If you've been in the Gaslamp Quarter or Pacific Beach on a weekend night, you may already be familiar with Adtruks' work. The company operates the traffic-stopping, eye-catching billboard trucks that advertise major beer brands – Budweiser, Miller and Coors.

Adtruks also leases six “mobile tri-vision ad trucks,” which have rotating signs, three to a side. Previous clients have included my newspaper.

I learned all this from Rod Schaefer, the friendly owner of Adtruks, who said San Diego is a prime market for mobile billboards because we have so few of the “static” kind.

Only a few decades ago, San Diego tried to phase out its billboards altogether, and fought their owners all the way to the U.S. Supreme Court. Ultimately, a truce was struck and the city instead capped their numbers and encouraged their relocation from the beach communities.

In that era, a few taxis sold ad space, but I doubt anyone foresaw the day when our streets would be roamed by vehicles dedicated solely to advertising.

Schaefer didn't invent the mobile billboard – his 4-year-old Encinitas company is an offshoot of Admobile – and he assured me they're not making him rich.

“We used to make a good living,” he told me. “I must say it's a very difficult market right now.”

Gas prices have cut deeply into his profits, he said, and he can't raise his rates because, everywhere he turns, companies are slashing their advertising budgets.

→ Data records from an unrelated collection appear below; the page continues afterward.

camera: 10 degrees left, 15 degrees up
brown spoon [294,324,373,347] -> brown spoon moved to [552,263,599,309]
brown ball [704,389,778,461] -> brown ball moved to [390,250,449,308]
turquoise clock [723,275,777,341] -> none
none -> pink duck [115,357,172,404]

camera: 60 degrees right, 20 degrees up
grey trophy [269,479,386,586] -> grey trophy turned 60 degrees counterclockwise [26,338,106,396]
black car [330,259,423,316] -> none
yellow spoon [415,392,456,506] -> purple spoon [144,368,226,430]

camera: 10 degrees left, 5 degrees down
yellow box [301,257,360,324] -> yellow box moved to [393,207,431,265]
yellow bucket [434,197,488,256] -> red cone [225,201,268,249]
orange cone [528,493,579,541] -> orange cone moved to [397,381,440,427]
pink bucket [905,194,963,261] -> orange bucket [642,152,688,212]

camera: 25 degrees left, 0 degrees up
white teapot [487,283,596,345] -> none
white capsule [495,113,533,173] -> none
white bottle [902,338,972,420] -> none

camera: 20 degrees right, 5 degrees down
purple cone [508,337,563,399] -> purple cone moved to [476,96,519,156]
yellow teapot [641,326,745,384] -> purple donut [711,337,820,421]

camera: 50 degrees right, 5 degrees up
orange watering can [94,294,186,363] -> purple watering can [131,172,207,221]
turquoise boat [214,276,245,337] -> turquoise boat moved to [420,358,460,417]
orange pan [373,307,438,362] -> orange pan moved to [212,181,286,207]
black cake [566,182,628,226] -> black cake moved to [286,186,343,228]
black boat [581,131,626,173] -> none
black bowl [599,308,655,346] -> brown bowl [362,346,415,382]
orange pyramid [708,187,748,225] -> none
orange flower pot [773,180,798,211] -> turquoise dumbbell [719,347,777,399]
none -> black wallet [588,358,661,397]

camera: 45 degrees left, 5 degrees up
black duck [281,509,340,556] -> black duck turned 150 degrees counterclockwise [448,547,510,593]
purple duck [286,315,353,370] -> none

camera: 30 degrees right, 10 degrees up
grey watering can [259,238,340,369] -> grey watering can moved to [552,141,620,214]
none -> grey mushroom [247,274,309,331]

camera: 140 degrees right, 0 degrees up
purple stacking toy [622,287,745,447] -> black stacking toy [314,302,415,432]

“We're just struggling,” he said, “along with the Union-Tribune, and television and radio.”

This is the oldest trick in the book, trying to soften up a reporter by creating a common bond. Needless to say, it worked.

My next question came almost reflexively: Got any job openings?

To drive for Adtruks, he explained, you need at least two years' experience behind the wheel of large trucks. When he advertises for position, he said, he gets 30 to 40 calls.

Does he get many calls from people like me, who think mobile billboards distract drivers and needlessly contribute to bottlenecks?

“Surprisingly, they are very seldom,” he said. “We do get a call about every three months, usually on a Friday afternoon. The callers are tired and traffic is heavy, and our truck happens to be there.”

Schaefer said his drivers are conscientious and avoid freeways in favor of surface streets, where their messages are more likely to be read.

They avoid high-traffic areas, such as beach areas on weekends, unless the client specifically instructs them to drive there.

“Individual advertisers tell us where they want us to go,” he said.

A straight line if ever I heard one.